**Exercise material**:
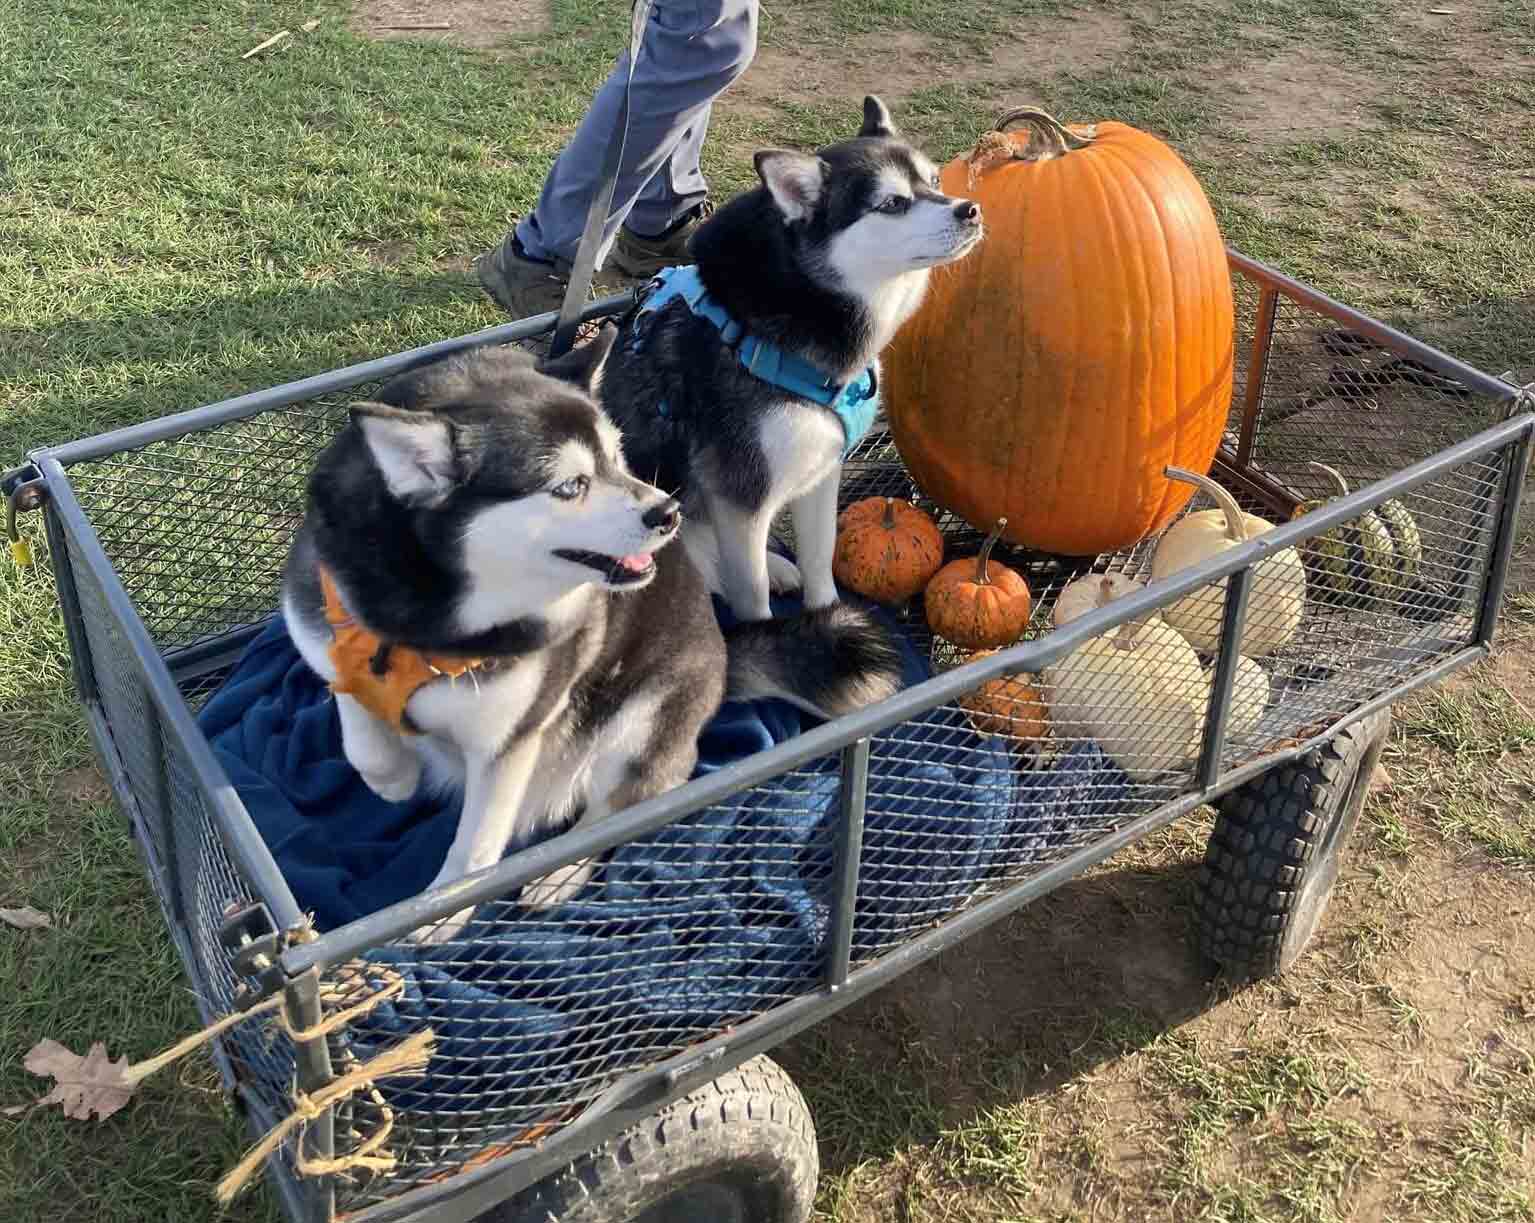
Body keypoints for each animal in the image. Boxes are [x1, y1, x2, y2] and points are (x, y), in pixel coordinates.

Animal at [282, 329, 902, 939]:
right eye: (570, 486)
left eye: (616, 455)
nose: (669, 513)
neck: (426, 616)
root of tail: (724, 654)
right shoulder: (322, 628)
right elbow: (355, 721)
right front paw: (394, 776)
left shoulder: (512, 737)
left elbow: (477, 848)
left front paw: (442, 910)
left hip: (642, 722)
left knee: (617, 810)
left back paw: (561, 872)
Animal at [598, 97, 982, 619]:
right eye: (893, 203)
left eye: (936, 180)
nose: (971, 209)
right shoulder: (739, 500)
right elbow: (752, 594)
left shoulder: (823, 470)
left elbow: (819, 558)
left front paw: (826, 624)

**Task to complete**:
Write out the lines from the one containing "left eye: (936, 180)" through the last line of the records above. Include both of those lines and nothing else.

**Solution below**:
left eye: (936, 180)
nose: (971, 209)
right shoulder: (739, 500)
right elbow: (752, 594)
left shoulder: (823, 470)
left elbow: (819, 558)
left front paw: (826, 624)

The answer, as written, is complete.